We go out with the Pigpen way more than we should — but it’s waned now that she’s over a year old and less amenable. The best time was between 10 months and a year — she was pretty comfortable with eating with her hands and wasn’t picky. Mealtimes in general have been rough the last month or so because she’s pickier about her food and wants to use a spoon (thanks daycare!) or shoves fistfuls of food in her mouth.
We try to clean up her mess and tip well. We may put down a disposable mat for her to eat off of, but once she’s no longer interested in eating, she tears it off. Same thing with bibs.
Toys that have been helpful are hand puppets and Squigz (link in reply) — they suction to the table and she has fun pulling and poking them. She’s also pretty happy to look around and check out the scene — she’s a nosy baby, so it’s actually pretty funny. Bonus if there are kids who are 5-12 around, she loves watch them (and seemingly even more if it’s a boy, which I’m not sure is my observational bias or a real thing).
This was the best pinterest pin I’ve ever come across. Finding the bags was hard (target occasionally has them online) but otherwise it’s been great. We keep them stocked with current toy obsessions (small Lego sets, those animal toobs, and paper dolls right now) and have one in each car.
http://www.blueistyleblog.com/2013/11/RestaurantKitDiningOutWithKids.html
This was the best pinterest pin I’ve ever come across. Finding the bags was hard (target occasionally has them online) but otherwise it’s been great. We keep them stocked with current toy obsessions (small Lego sets, those animal toobs, and paper dolls right now) and have one in each car.

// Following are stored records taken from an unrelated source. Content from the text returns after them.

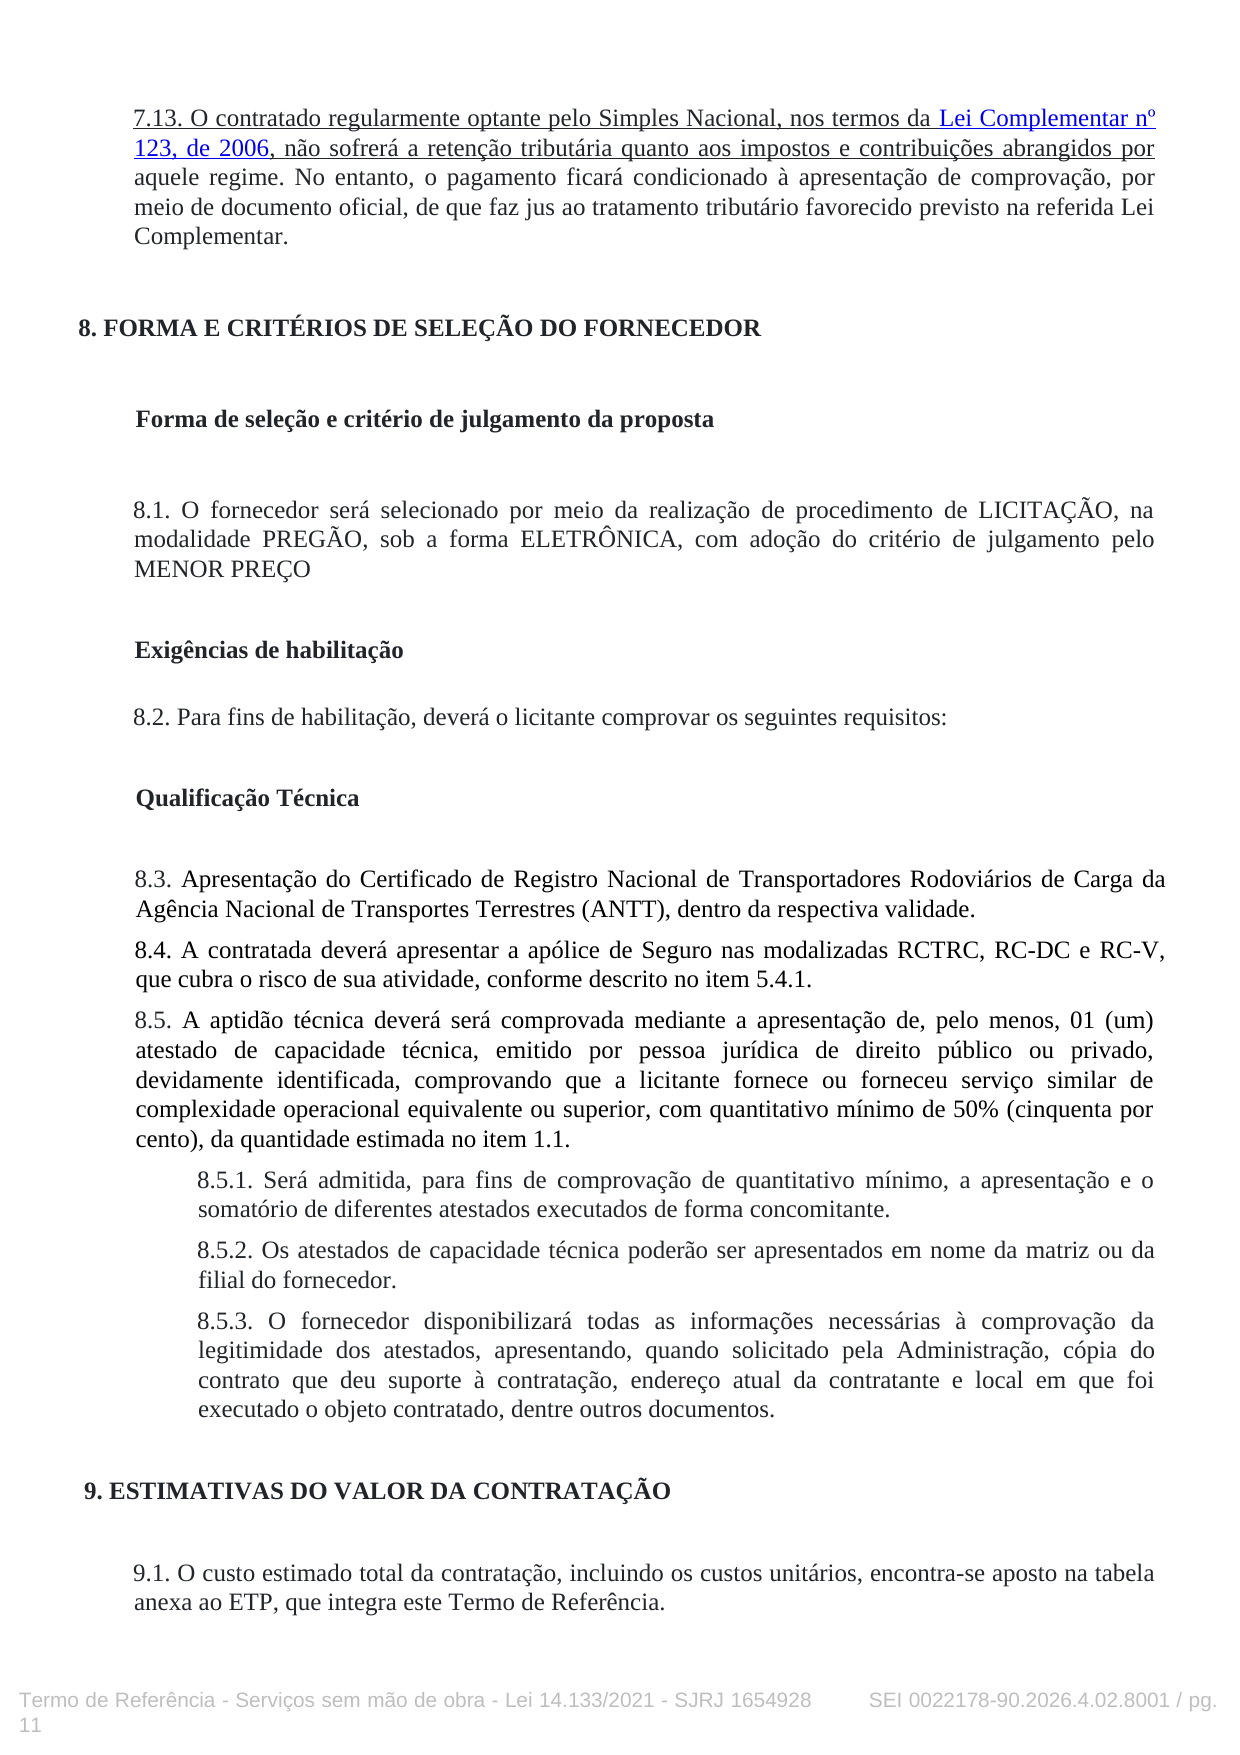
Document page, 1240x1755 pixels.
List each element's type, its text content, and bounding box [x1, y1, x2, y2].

subtitle 9. ESTIMATIVAS DO VALOR DA CONTRATAÇÃO [84, 1476, 1168, 1505]
text 7.13. O contratado regularmente optante pelo Simples Nacional, nos termos da Lei Complementar nº [133, 103, 1156, 128]
text 8.4. A contratada deverá apresentar a apólice de Seguro nas modalizadas RCTRC, RC-DC e RC-V, que cubra o risco de sua atividade, conforme descrito no item 5.4.1. [134, 935, 1167, 993]
text 8.5.2. Os atestados de capacidade técnica poderão ser apresentados em nome da matriz ou da filial do fornecedor. [197, 1235, 1156, 1294]
text 9.1. O custo estimado total da contratação, incluindo os custos unitários, encontra-se aposto na tabela anexa ao ETP, que integra este Termo de Referência. [133, 1558, 1156, 1616]
subtitle Forma de seleção e critério de julgamento da proposta [135, 404, 1168, 432]
text 8.5. A aptidão técnica deverá será comprovada mediante a apresentação de, pelo menos, 01 (um) atestado de capacidade técnica, emitido por pessoa jurídica de direito público ou privado, devidamente identificada, comprovando que a licitante fornece ou forneceu serviço similar de complexidade operacional equivalente ou superior, com quantitativo mínimo de 50% (cinquenta por cento), da quantidade estimada no item 1.1. [134, 1006, 1154, 1153]
text 8.1. O fornecedor será selecionado por meio da realização de procedimento de LICITAÇÃO, na modalidade PREGÃO, sob a forma ELETRÔNICA, com adoção do critério de julgamento pelo MENOR PREÇO [133, 495, 1156, 583]
text 123, de 2006, não sofrerá a retenção tributária quanto aos impostos e contribuições abrangidos por aquele regime. No entanto, o pagamento ficará condicionado à apresentação de comprovação, por meio de documento oficial, de que faz jus ao tratamento tributário favorecido previsto na referida Lei Complementar. [133, 129, 1156, 250]
text 8.3. Apresentação do Certificado de Registro Nacional de Transportadores Rodoviários de Carga da Agência Nacional de Transportes Terrestres (ANTT), dentro da respectiva validade. [134, 864, 1167, 923]
subtitle Qualificação Técnica [135, 783, 1168, 811]
text Exigências de habilitação [134, 635, 1168, 663]
text 8.2. Para fins de habilitação, deverá o licitante comprovar os seguintes requisitos: [133, 702, 1156, 731]
text 8.5.1. Será admitida, para fins de comprovação de quantitativo mínimo, a apresentação e o somatório de diferentes atestados executados de forma concomitante. [197, 1165, 1156, 1223]
text 8.5.3. O fornecedor disponibilizará todas as informações necessárias à comprovação da legitimidade dos atestados, apresentando, quando solicitado pela Administração, cópia do contrato que deu suporte à contratação, endereço atual da contratante e local em que foi executado o objeto contratado, dentre outros documentos. [197, 1306, 1156, 1423]
text 8. FORMA E CRITÉRIOS DE SELEÇÃO DO FORNECEDOR [72, 313, 1168, 342]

http://www.blueistyleblog.com/2013/11/RestaurantKitDiningOutWithKids.html
We take Philanthropy Baby out maybe once a week, maybe a little less. He is usually very very good. Snacks are our lifesaver. A thoughtful manager last night brought us grapes and apples which solved the problem of a very slow server. I always take PB’s own little fork and spoon along with his sippy, and I stash some baby food in the diaper bag in case the kid’s menu is shy on vegetables.

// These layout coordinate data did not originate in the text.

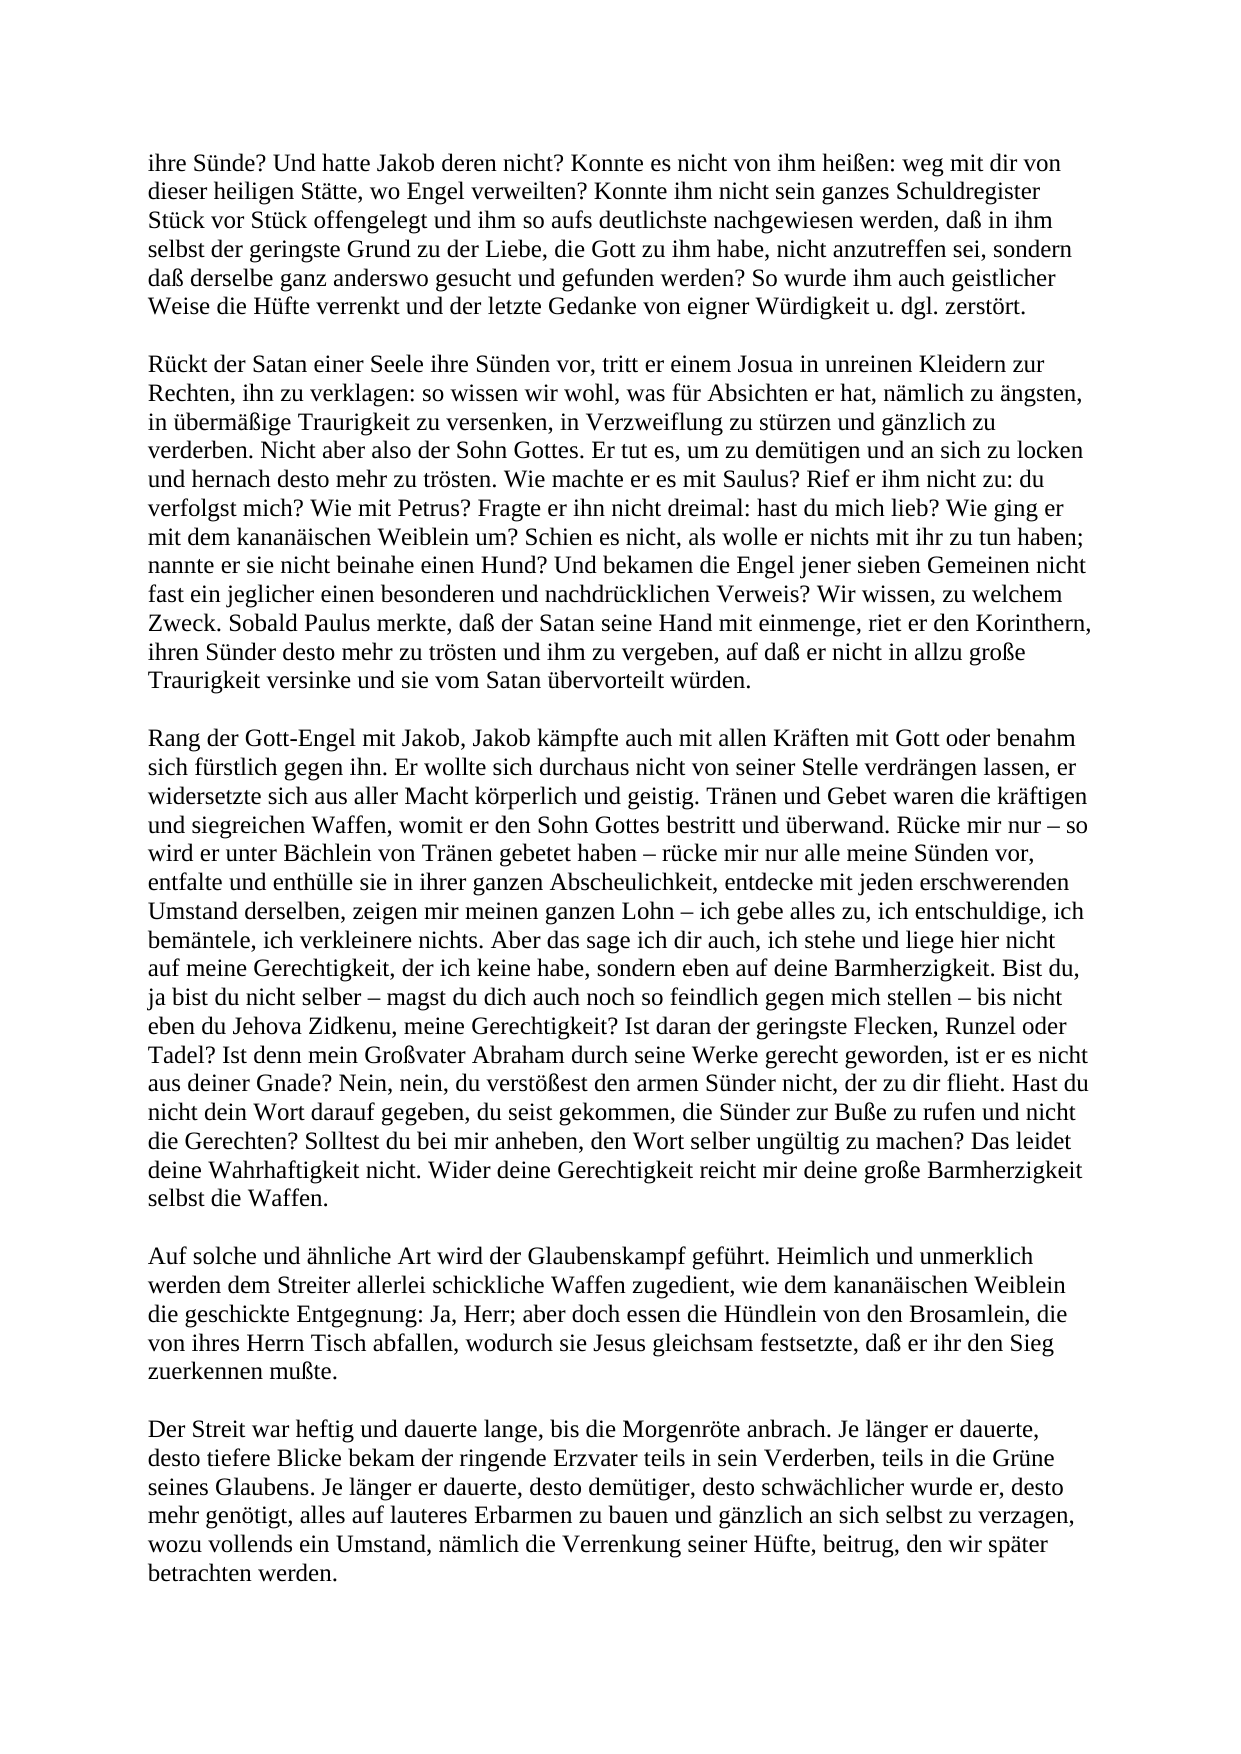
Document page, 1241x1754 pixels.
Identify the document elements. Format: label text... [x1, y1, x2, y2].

text ihre Sünde? Und hatte Jakob deren nicht? Konnte es nicht von ihm heißen: weg mit dir von dieser heiligen Stätte, wo Engel verweilten? Konnte ihm nicht sein ganzes Schuldregister Stück vor Stück offengelegt und ihm so aufs deutlichste nachgewiesen werden, daß in ihm selbst der geringste Grund zu der Liebe, die Gott zu ihm habe, nicht anzutreffen sei, sondern daß derselbe ganz anderswo gesucht und gefunden werden? So wurde ihm auch geistlicher Weise die Hüfte verrenkt und der letzte Gedanke von eigner Würdigkeit u. dgl. zerstört. [148, 148, 1093, 320]
text Rückt der Satan einer Seele ihre Sünden vor, tritt er einem Josua in unreinen Kleidern zur Rechten, ihn zu verklagen: so wissen wir wohl, was für Absichten er hat, nämlich zu ängsten, in übermäßige Traurigkeit zu versenken, in Verzweiflung zu stürzen und gänzlich zu verderben. Nicht aber also der Sohn Gottes. Er tut es, um zu demütigen und an sich zu locken und hernach desto mehr zu trösten. Wie machte er es mit Saulus? Rief er ihm nicht zu: du verfolgst mich? Wie mit Petrus? Fragte er ihn nicht dreimal: hast du mich lieb? Wie ging er mit dem kananäischen Weiblein um? Schien es nicht, als wolle er nichts mit ihr zu tun haben; nannte er sie nicht beinahe einen Hund? Und bekamen die Engel jener sieben Gemeinen nicht fast ein jeglicher einen besonderen und nachdrücklichen Verweis? Wir wissen, zu welchem Zweck. Sobald Paulus merkte, daß der Satan seine Hand mit einmenge, riet er den Korinthern, ihren Sünder desto mehr zu trösten und ihm zu vergeben, auf daß er nicht in allzu große Traurigkeit versinke und sie vom Satan übervorteilt würden. [148, 349, 1093, 694]
text Auf solche und ähnliche Art wird der Glaubenskampf geführt. Heimlich und unmerklich werden dem Streiter allerlei schickliche Waffen zugedient, wie dem kananäischen Weiblein die geschickte Entgegnung: Ja, Herr; aber doch essen die Hündlein von den Brosamlein, die von ihres Herrn Tisch abfallen, wodurch sie Jesus gleichsam festsetzte, daß er ihr den Sieg zuerkennen mußte. [148, 1241, 1093, 1385]
text Der Streit war heftig und dauerte lange, bis die Morgenröte anbrach. Je länger er dauerte, desto tiefere Blicke bekam der ringende Erzvater teils in sein Verderben, teils in die Grüne seines Glaubens. Je länger er dauerte, desto demütiger, desto schwächlicher wurde er, desto mehr genötigt, alles auf lauteres Erbarmen zu bauen und gänzlich an sich selbst zu verzagen, wozu vollends ein Umstand, nämlich die Verrenkung seiner Hüfte, beitrug, den wir später betrachten werden. [148, 1414, 1093, 1587]
text Rang der Gott-Engel mit Jakob, Jakob kämpfte auch mit allen Kräften mit Gott oder benahm sich fürstlich gegen ihn. Er wollte sich durchaus nicht von seiner Stelle verdrängen lassen, er widersetzte sich aus aller Macht körperlich und geistig. Tränen und Gebet waren die kräftigen und siegreichen Waffen, womit er den Sohn Gottes bestritt und überwand. Rücke mir nur – so wird er unter Bächlein von Tränen gebetet haben – rücke mir nur alle meine Sünden vor, entfalte und enthülle sie in ihrer ganzen Abscheulichkeit, entdecke mit jeden erschwerenden Umstand derselben, zeigen mir meinen ganzen Lohn – ich gebe alles zu, ich entschuldige, ich bemäntele, ich verkleinere nichts. Aber das sage ich dir auch, ich stehe und liege hier nicht auf meine Gerechtigkeit, der ich keine habe, sondern eben auf deine Barmherzigkeit. Bist du, ja bist du nicht selber – magst du dich auch noch so feindlich gegen mich stellen – bis nicht eben du Jehova Zidkenu, meine Gerechtigkeit? Ist daran der geringste Flecken, Runzel oder Tadel? Ist denn mein Großvater Abraham durch seine Werke gerecht geworden, ist er es nicht aus deiner Gnade? Nein, nein, du verstößest den armen Sünder nicht, der zu dir flieht. Hast du nicht dein Wort darauf gegeben, du seist gekommen, die Sünder zur Buße zu rufen und nicht die Gerechten? Solltest du bei mir anheben, den Wort selber ungültig zu machen? Das leidet deine Wahrhaftigkeit nicht. Wider deine Gerechtigkeit reicht mir deine große Barmherzigkeit selbst die Waffen. [148, 723, 1093, 1212]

PB is a good eater and a pretty mild mannered kid – so as long as you can toss him scooby snacks, he’s in good shape. I keep a lovey, a plastic dinosaur, a small car and a stash of board books in the diaper bag for any time we don’t have food on the table. We also avoid any place that might not be kid friendly, and save the swanky places for date night.
We always travel with our “go bag” that contains a few shelf-stable milks, kid-sized utensils and some snacks. I also love the Summer Infant Tiny Diner and a pocket bib to contain the mess. We always go early (5-5:30). We eat outside when we can, as things seem to be more relaxed on the patio in general. We don’t hesitate to take a kid outside of she’s being melty. My husband and I usually switch off outside-kid duty for as long as it takes.